То же касается и писателя. Макиавелли, говорящий с теми, кто ему равен, может позволить себе роскошь не быть моралистом, Моррас, говорящий с массами, – нет: в демократическом государстве невозможно писать без серьезных последствий. Кроме того, политическая деятельность, которая сопровождается деятельностью моральной, доказывает, что политик хорошо понимает подлинные условия своего успеха. Человек, сведущий в этих вопросах, сказал: «Не может быть глубокой политической реформы без реформирования религии и морали» (Гегель). Особое влияние газеты «L’Action française», в сравнении с прочими консервативными органами печати, несомненно, связано с тем, что возглавляемое ею политическое движение сопровождается моральным учением, хотя другие интересы заставляют ее это отрицать.
Dictionnaire des cas de conscience (édit. 1721), art. «Guerre». Заметим, что с подобной моралью территориальное формирование любого европейского государства было бы невозможно. Это образец непрактического учения, т.е., по нашему мнению, учения истинно духовного человека. (О том, как должны принимать это учение в миру, см. прим. Е на с. 217.) Для Виктории тоже расширение державы – дело неправое.
Этот тезис, выдвинутый Альфонсо ди Лигуори, превалирует сейчас в учении церкви над тезисом Виктории.
Кардинал Гуссе (Gousset. Théologie morale, 1845).
Это схоластическая доктрина войны, в строгом виде сформулированная Фомой Аквинским. Государь (или народ), объявляющий войну, действует как магистрат (minister Dei*), под юрисдикцию которого подпадает другая страна, совершившая несправедливость и отказывающаяся ее исправить. Отсюда следует, в частности, что государь, объявивший войну и ставший победителем, должен только наказать виновного, не извлекая из своей победы никакой личной выгоды. Сегодня эта высокоморальная доктрина церковью забыта. (См.: Vanderpol. La Guerre devant le christianisme, titre IX.)

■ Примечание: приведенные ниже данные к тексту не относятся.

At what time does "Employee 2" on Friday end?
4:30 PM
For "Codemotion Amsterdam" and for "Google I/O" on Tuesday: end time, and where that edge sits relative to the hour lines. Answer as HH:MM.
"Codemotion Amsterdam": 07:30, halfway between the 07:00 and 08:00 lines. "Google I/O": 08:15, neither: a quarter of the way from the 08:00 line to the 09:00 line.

Этот принцип, очевидно, был принят Святым престолом в 1914 году, во время франко-германского конфликта. Для католической церкви Германия пользовалась преимуществом незнания, называемого в теологии «непреодолимым», т.е. означающего, что приложено все возможное старание к тому, чтобы понять объяснения противника. Думается, нужна была добрая воля, чтобы признать за Германией право на это преимущество.
Это – как и положение о войне, справедливой с обеих сторон, – содержится в доктрине Молины, полностью вытеснившей из учения церкви в области военного права схоластическую доктрину.
В «Dictionnaire théologique» (éd. Vacant-Mangenot, 1922, art. «Guerre») я обнаружил текст, который рекомендую всем агрессорам, желающим прикрыться высоким моральным авторитетом: «Глава нации не только вправе, но и обязан прибегнуть к этому средству [войне], выполняя возложенную на него миссию защиты общих интересов. Это право и эта обязанность касаются не только строго оборонительной войны, но и войны наступательной, ставшей необходимой из-за происков сопредельного государства, амбициозные замыслы которого создают реальную опасность». – В той же статье словаря мы находим теорию колониальных войн, идентичную теории Киплинга, именующего их бременем белого человека.